Crônica
de uma professora de “Santa Leopoldina”
Há momento na vida do
professor que parece singular. Os extremos das emoções são na verdade os
reflexos do cotidiano, ora fadigado, ora compensador pela labuta amorosa do
ensinar e do aprender. Hoje, consistiu em um daqueles dias que começa com o
cansaço e termina com o gostinho de quero mais. Quero mais alguns minutos de
aula! Um relato estendido pelos corredores significou a certeza e a aventurada
escolha de morar e trabalhar na cidade de Santa Leopoldina.
E assim, faço meu caminhar pela literatura, configurando meu prazer quase que total pela profissão de professora. Esperava encontrar em meus
alunos esse encantamento. Infelizmente, é imperceptível o envolvimento dos meus
educandos ao falar do poema, ao ler uma crônica do dia ou mesmo questionar a
coerência textual de um artigo de opinião.
Entretanto, hoje foi um dia
compensador. A presença singular daqueles que fazem a diferença em uma aula,
como ouvir de uma aluna, com sorriso nos lábios e a voz transcendendo a mais
pura emoção, que a cada dia que passa ela fica encantada por cada crônica lida,
e que essa descoberta traz o prazer de ter aulas de português. Sonho de
professora que vira realidade.
Em outro momento, ouço
atentamente as narrativas de uma memória de família. Estava lá, outra aluna, em
uma oficina literária, lendo a lição de casa. Relatos do passado de alguém. O foco
narrativo do tempo, das lembranças, possibilitou uma riqueza de detalhes na
coerência textual. E, ela narra o amor como personagem principal entre dois
amantes separados pela guerra... O final? A espera, a saudade, angústia de quem
fica, foram compensados junto à leitura devidamente pontuada, por palavras moderadamente
recolhidas na simplicidade e riqueza dos detalhes relatados. Um texto coerente,
como uma música suave e límpida para os ouvidos.
A catarse finaliza o dia.
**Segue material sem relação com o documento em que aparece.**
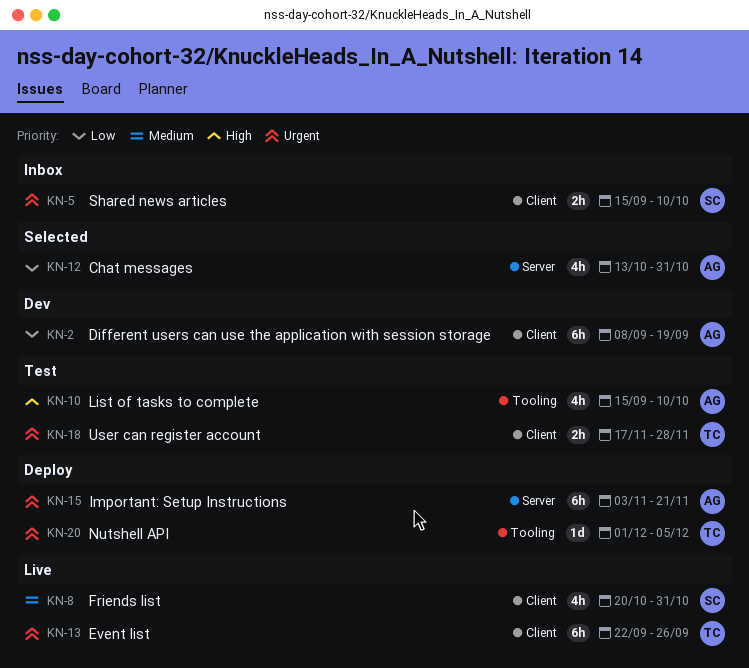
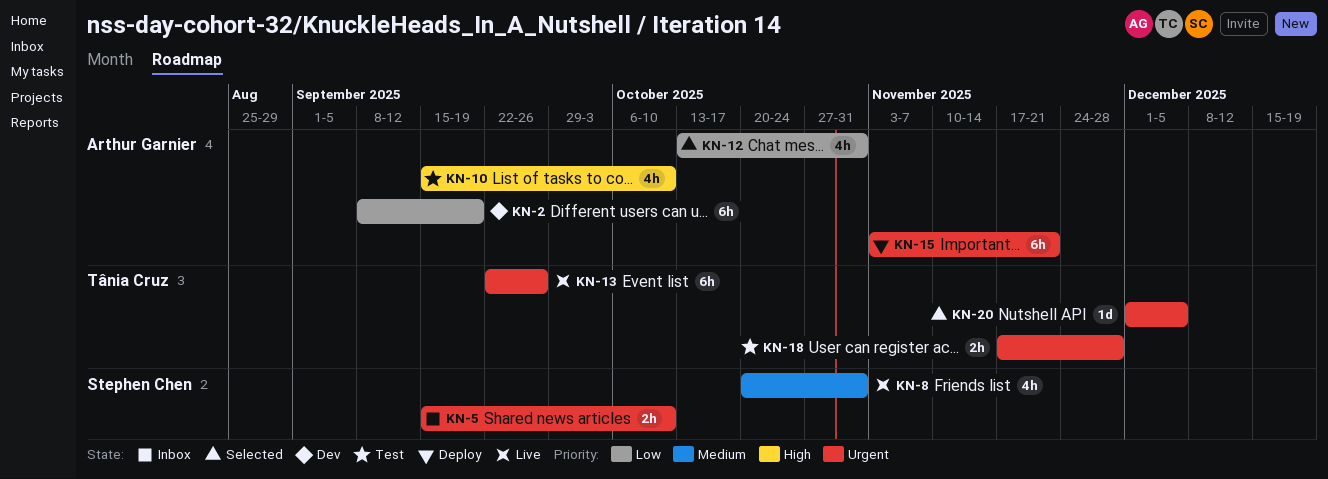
KN-20, status: Deploy -> Selected

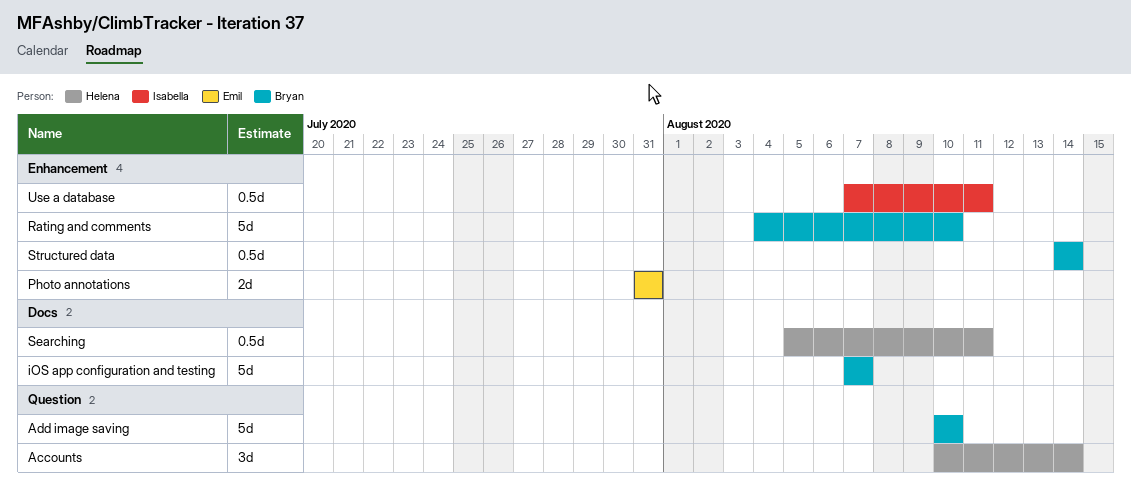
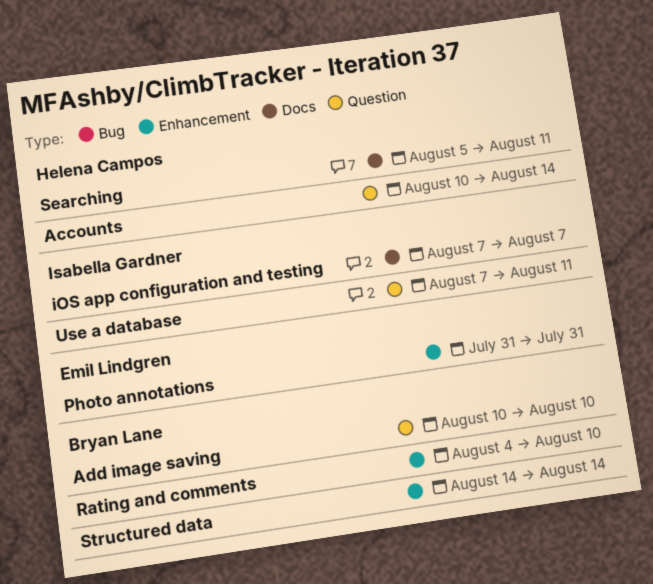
iOS app configuration and testing, owner: Bryan Lane -> Isabella Gardner
Use a database, label: Enhancement -> Question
A
leitura esporádica de alguns poemas de “Vinícius de Moraes” foi solícita para iniciar
a última aula e trabalhar com a emoção, com a condição poética que carregamos, mesmo
que inconscientemente. Turma sem métrica, sem rima. Poesia não mente, apenas
sente e encanta a professora em sua condição única, além da poética, de ser mulher, de ler
Vinícius.
Percebo que as palavras são
fontes refrescantes dos que saciam o saber. Contudo, o final prometia surpresas. Quem sabe “Vinícius” deu sua graça inspiradora? Os minutos passaram nas horas
exaustivas do dia. Conversar com os educandos sobre o conteúdo não só é
essencial, mas compensador para a caminhada desse processo do ensino. As
conversas entrelaçam no aprendizado e por ele a sabedoria exala a vivencia
entre tantas outras comunidades.
A aula estava por acabar,
antes um pedido, uma reflexão sobre o “lugar onde vivo”, tema para a próxima
crônica, para outro encontro. Foi quando ouvi, antecedendo a rogativa, um sorriso convidativo de mais um relato do dia. Era de um passado
recente. A enchente de Santa Leopoldina, esta que se manifesta entre as
exaustivas chuvas de verão, e cuja memória o fez relembrar a difícil tarefa de
escolher, de locar para outro lugar ou de ficar ilhado no conjunto de fatos desastrosos
e compartilhados pelos vizinhos da solidão. Solidão? Não há solidão. Esta gente
que vive em Santa Leopoldina tem sorriso e descontração. Tem histórias. Muitas
histórias. Como deixar de ouvi-las? Percebi a emoção desse aluno, tomado pela
lembrança da última enchente, e o seu querer, nostálgico, em compartilhar comigo uma
experiência entre tantas outras vividas com os seus amigos da rua. “Professora,
quando as águas começam a subir ficamos ilhados. Às vezes nos pegam de
surpresa, chega rápido, em outras observamos ela aumentar de nível, chegando a
nossas casas. Chorar não adianta, então, ajudamos uns aos outros com o que
podemos. Subimos nossos móveis e nos recolhemos com a esperança das águas
abaixarem. Mas, não deixamos de fazer um churrasco, de colocar o papo em dia,
somos amigos dos nossos vizinhos, rimos muito, somos assim, fazemos do trágico
a comédia, temos muito humor...”.
Finda a crônica, como mais
um dia do meu trabalho de professora.